Le postulat de cette collection "Le roman d'un chef-d'oeuvre" selon Henry Dougier est que :
- Certains tableaux ont cette étonnante capacité de nous réenchanter, corps et âme, de mobiliser notre mémoire, notre imaginaire, nos émotions. Mais comment sont-ils nés ? Dans quelles circonstances et à quel moment de la vie de l'artiste ? ;
- Chaque auteur de cette collection raconte la véritable saga d'un tableau en le mettant en scène à l'époque et dans le lieu où il a vu le jour ;
- Ces fragments de notre patrimoine universel sont une source inépuisable d'émerveillement et d'empathie.
Et que face aux violences du monde, à nos peurs, à nos tentations de repli sur soi, la voix des artistes réconcilie, réveille et rassemble. Résonne alors en nous cette quête éperdue du beau. La beauté. Simplement.

Et bien c'est encore le cas avec le volume de cette collection consacré à Caravage et un tableau charnière dans son oeuvre La Mort de la Vierge.
Ouvrage que j'attendais avec encore plus d'impatience depuis un récent séjour à Rome, pendant lequel j'ai suivi "l'itinéraire Caravage" de Dominique Fernandez dans "Le piéton de Rome"

Alain le Ninèze, nous emmène avec Francesco "Cecco" Buoneri, plus connu sous le nom de Cecco de Caravaggio, qui fut l'assistant le modèle et l'ami de Caravage, "à un moment où la vie du peintre bascule dans une "course à l'abîme" titre donné à Dominique Fernandez à sa magnifique et somptueuse biographie romancée.

Ce tableau est une commande passée à Caravage en 1601 pour orner la chapelle de Laërte Cherubini, dans l'église Santa Maria della Scala in Trastevere à Rome.
Les moines souhaitent une représentation de l'épisode de la Mort de la Vierge ou plutôt une dormition.
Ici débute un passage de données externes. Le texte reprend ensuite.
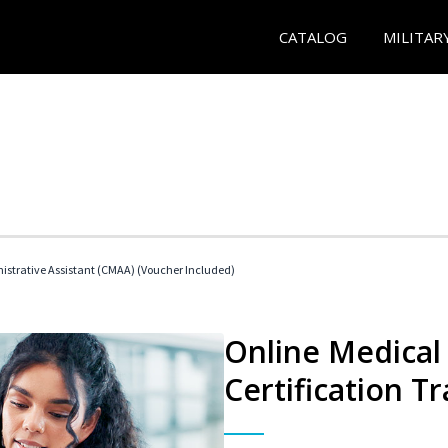
CATALOG
MILITAR
nistrative Assistant (CMAA) (Voucher Included)
Online Medical 
Certification Tr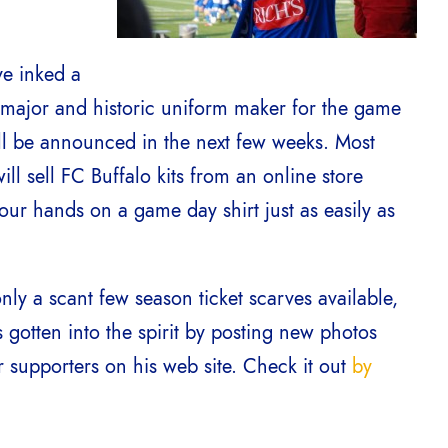
ve inked a
a major and historic uniform maker for the game
will be announced in the next few weeks. Most
ll sell FC Buffalo kits from an online store
your hands on a game day shirt just as easily as
ly a scant few season ticket scarves available,
gotten into the spirit by posting new photos
r supporters on his web site. Check it out
by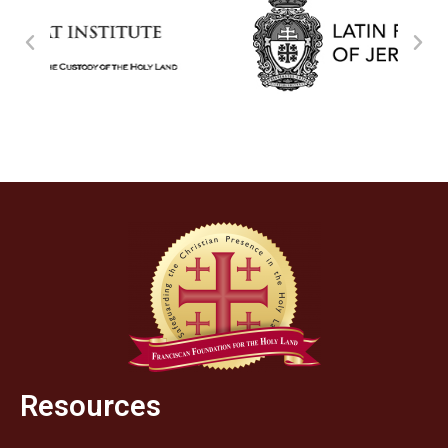
Resources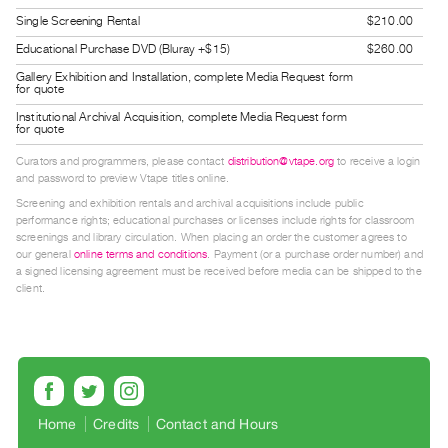
Guides
Single Screening Rental
$210.00
Class
Educational Purchase DVD (Bluray +$15)
$260.00
Visits
Gallery Exhibition and Installation, complete Media Request form
for quote
Institutional Archival Acquisition, complete Media Request form
FOR
for quote
ARTISTS
Curators and programmers, please contact
distribution@vtape.org
to receive a login
Distribution
and password to preview Vtape titles online.
for
Screening and exhibition rentals and archival acquisitions include public
performance rights; educational purchases or licenses include rights for classroom
Artists
screenings and library circulation. When placing an order the customer agrees to
Submitting
our general
online terms and conditions
. Payment (or a purchase order number) and
a signed licensing agreement must be received before media can be shipped to the
Work
client.
RESEARCH
Research
Centre
Critical
Home
Credits
Contact and Hours
Writing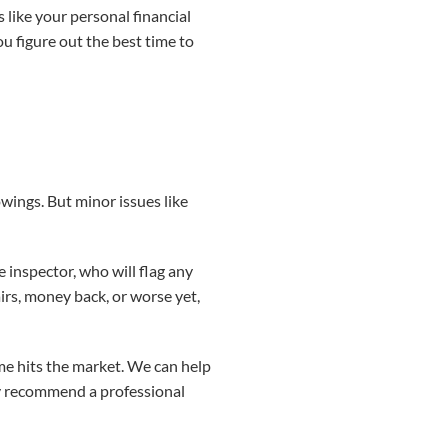
 like your personal financial
u figure out the best time to
wings. But minor issues like
.
e inspector, who will flag any
airs, money back, or worse yet,
me hits the market. We can help
y recommend a professional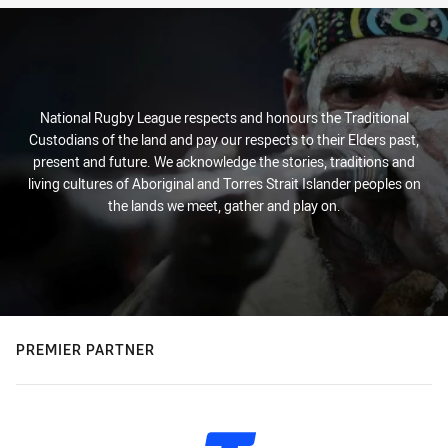
National Rugby League respects and honours the Traditional
Custodians of the land and pay our respects to their Elders past,
present and future. We acknowledge the stories, traditions and
living cultures of Aboriginal and Torres Strait Islander peoples on
the lands we meet, gather and play on.
PREMIER PARTNER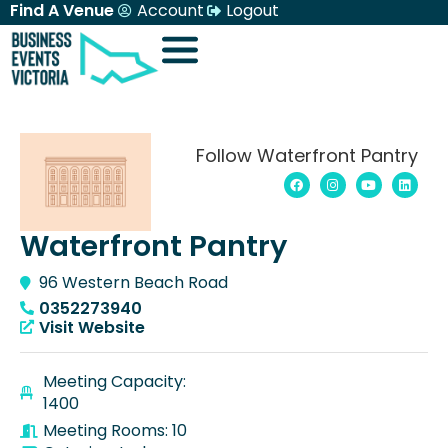
Find A Venue
Account
Logout
Follow Waterfront Pantry
Waterfront Pantry
96 Western Beach Road
0352273940
Visit Website
Meeting Capacity:
1400
Meeting Rooms: 10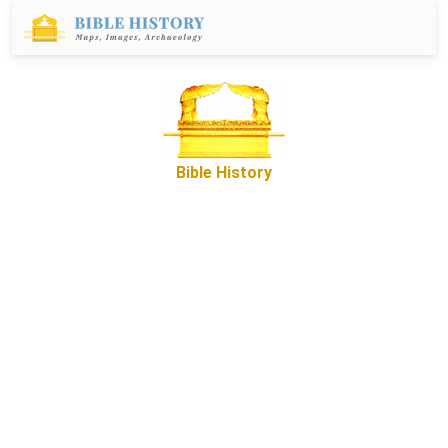
Bible History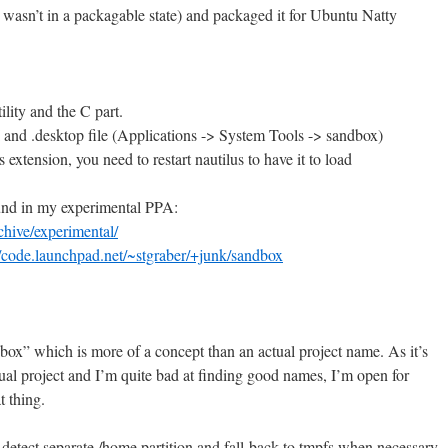
1 wasn’t in a packagable state) and packaged it for Ubuntu Natty
lity and the C part.
and .desktop file (Applications -> System Tools -> sandbox)
s extension, you need to restart nautilus to have it to load
ound in my experimental PPA:
chive/experimental/
//code.launchpad.net/~stgraber/+junk/sandbox
box” which is more of a concept than an actual project name. As it’s
l project and I’m quite bad at finding good names, I’m open for
t thing.
detect separate /home partition and fall-back to tmpfs when necessary.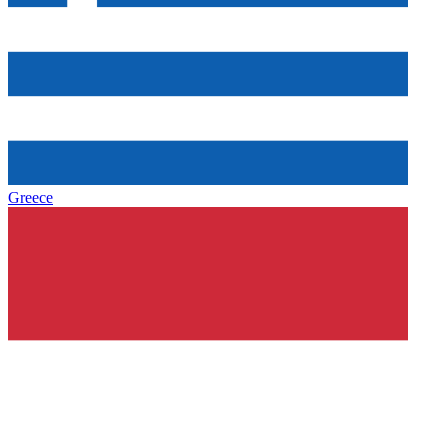
Greece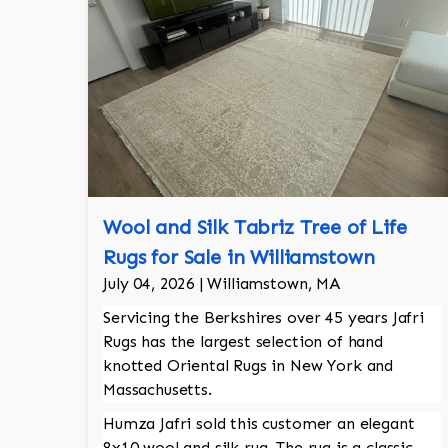
Wool and Silk Tabriz Tree of Life
Rugs for Sale in Williamstown
July 04, 2026 | Williamstown, MA
Servicing the Berkshires over 45 years Jafri
Rugs has the largest selection of hand
knotted Oriental Rugs in New York and
Massachusetts.
Humza Jafri sold this customer an elegant
8x10 wool and silk rug. The rug is a classic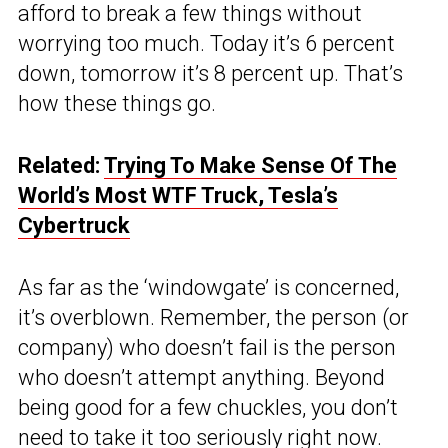
afford to break a few things without
worrying too much. Today it’s 6 percent
down, tomorrow it’s 8 percent up. That’s
how these things go.
Related:
Trying To Make Sense Of The
World’s Most WTF Truck, Tesla’s
Cybertruck
As far as the ‘windowgate’ is concerned,
it’s overblown. Remember, the person (or
company) who doesn’t fail is the person
who doesn’t attempt anything. Beyond
being good for a few chuckles, you don’t
need to take it too seriously right now.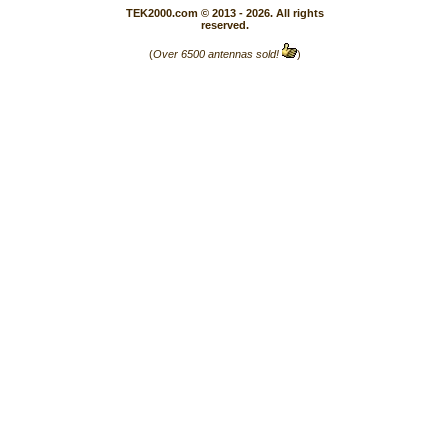
TEK2000.com © 2013 - 2026. All rights
reserved.
(
Over 6500 antennas sold!
)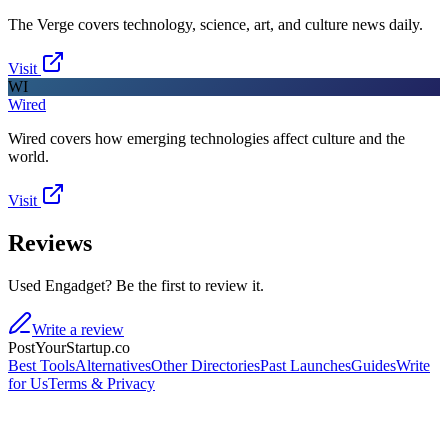
The Verge covers technology, science, art, and culture news daily.
Visit
WI
Wired
Wired covers how emerging technologies affect culture and the
world.
Visit
Reviews
Used Engadget? Be the first to review it.
Write a review
PostYourStartup.co
Best Tools
Alternatives
Other Directories
Past Launches
Guides
Write
for Us
Terms & Privacy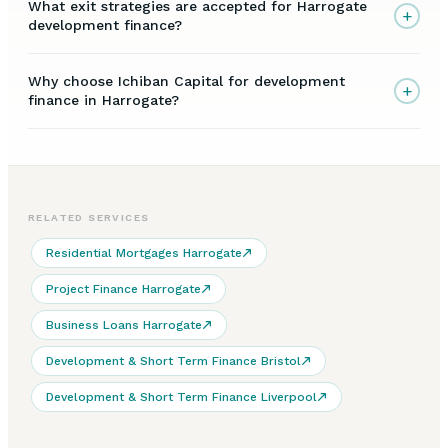
What exit strategies are accepted for Harrogate
+
development finance?
Why choose Ichiban Capital for development
+
finance in Harrogate?
RELATED SERVICES
Residential Mortgages Harrogate
Project Finance Harrogate
Business Loans Harrogate
Development & Short Term Finance Bristol
Development & Short Term Finance Liverpool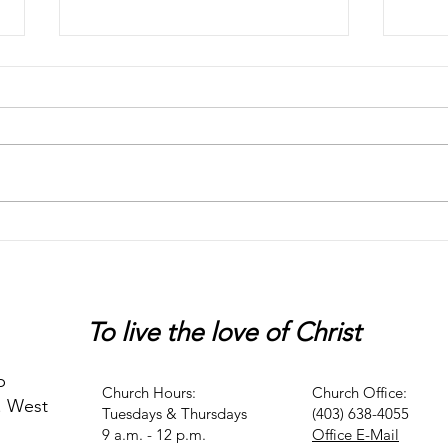
Chaos
Peter
To live
the love of Christ
p
Church Hours:
Church Office:
. West
Tuesdays & Thursdays
(403) 638-4055
9 a.m. - 12 p.m.
Office E-Mail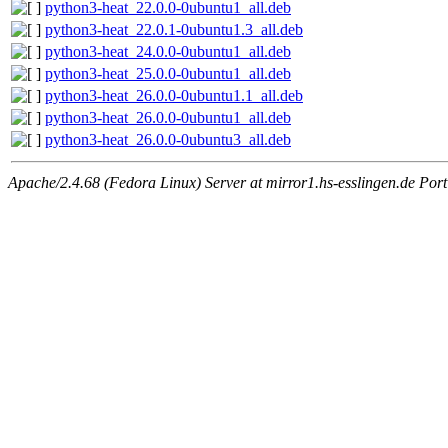
python3-heat_22.0.0-0ubuntu1_all.deb
python3-heat_22.0.1-0ubuntu1.3_all.deb
python3-heat_24.0.0-0ubuntu1_all.deb
python3-heat_25.0.0-0ubuntu1_all.deb
python3-heat_26.0.0-0ubuntu1.1_all.deb
python3-heat_26.0.0-0ubuntu1_all.deb
python3-heat_26.0.0-0ubuntu3_all.deb
Apache/2.4.68 (Fedora Linux) Server at mirror1.hs-esslingen.de Por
Mais une fois terminé, le tableau est refusé par les moines qui se tourneront vers le peintre Carlo Saraceni pour une nouvelle la Mort de la Vierge plus "académique".

Les moines auraient motivé leur refus du fait du "non-respect" de l'iconographie traditionnelle de ce sujet.
En effet le Maître, se serait inspiré, pour représenter Marie, d'une prostituée qui avait été sa maîtresse et qui se serait noyée dans le Tibre.
Représentée comme une femme du peuple, Marie a un visage d'une telle blancheur qui révèle sa mort, son corsage légèrement dénoué comme un ultime appel d'air mais vain, sa main gauche pend sans grâce dans le vide, tandis que l'autre repose sur son ventre gonflé.
Ses pieds sont nus et sales comme souvent chez Caravage (comme par exemple dans la crucifixion De Saint-Pierre à Santa Maria del Popolo) .
Les objets ont aussi leur importance comme la couverture marron qui évoque le froid mortel, la bassine au premier plan comme pour signifier toute absence d'aspect divin et que le corps de la Vierge subira la toilette mortuaire, et enfin le rideau présent comme un obstacle à l'Assomption.
Marie comme une simple humaine... Et ancrant le tableau dans une réalité, tout sauf sacrée.

Avant que Caravage ne propose cette version du récit de la mort de la Vierge, il était d'usage de figurer ses derniers moments sur terre au travers d'une assomption ou d'une dormition.
Les peintres la représentaient donc soit bien vivante dans une éclatante assomption la conduisant au ciel par des anges, soit comme paisiblement endormie.
Quoiqu'il en soit il fallait bannir les traces ou les marques de la mort. Caravage s'affranchit de ces codes en introduisant une dimension profane à cette scène sacrée. 

De plus il fallait que dans ces représentations classiques soient présentes des personnalités bibliques.
La version de Caravage n'y déroge pas : en effet, Jean est bien présent sous les traits du fils de la maison, en pleurs, au chevet de la mère mourante, un autre apôtre se morfond de chagrin, un troisième a le souffle coupé, tandis que d'autres préfèrent détourner les yeux de cette scène. Au premier plan, une jeune femme semble faire la toilette mortuaire de la Vierge, comme le relate Jacques de Voragine dans "La Légende Dorée".

En résumé, dans la vie de Caravage, il y aura un avant et un après, mais ça c'est une autre histoire, d'autres histoires, d'autres tableaux... D'autres histoires de tableaux...

Le dernier mot de ma critique reviendra à Cecco :
"je suis toujours surpris de la vitesse à laquelle il travaille. Pas d'esquisse préparatoire, il dessine en passant directement les couleurs sur la toile. Jamais non plus de repentir. L'oeuvre naît sous son pinceau comme par miracle, telle qu'elle sera pour les années et les siècles futurs."